Hendra memiliki masalah yang cukup besar. Yuan yang sudah dia usir sejak beberapa tahun lalu dari rumah itu tidak pernah Haris ketahui. Apalagi sekarang anak itu keluar dari dalam apartemen dan mengembalikan semua fasilitas yang dia berikan. Posisinya terancam, dia akan dituduh menelantarkan anaknya. Perusahaan yang dia urus sekarang bisa menjadi taruhannya.

Tidak bisa. Hendra tidak mau kehilangan perusahaan itu.

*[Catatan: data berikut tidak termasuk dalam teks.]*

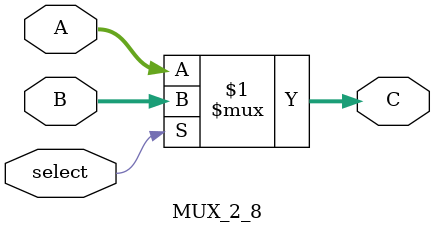
<source format=v>
`timescale 1ns/1ns
module MUX_2_8(input select,input[7:0] A,B,output[7:0] C);
  assign C=select?B:A;
endmodule
  

</source>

Hanya itu satu-satunya kebanggaannya.

"Cari Yuan, dan suruh anak itu ke sini, secepatnya!" perintah Hendra dengan wajah memerah.

Sekretaris pria itu mengangguk. "Baik, Tuan."

Hendra membuka jas dengan kasar lalu meletakannya pada sofa. Di taman yang luas pada belakang rumahnya, dia bisa melihat sang Ayah dengan istrinya tengah berbincang-bincang. Dia menghela napas karena merasa sedikit marah. Masih tidak bisa menerima kenyataan kalau Zara semakin hari, semakin diterima oleh keluarganya.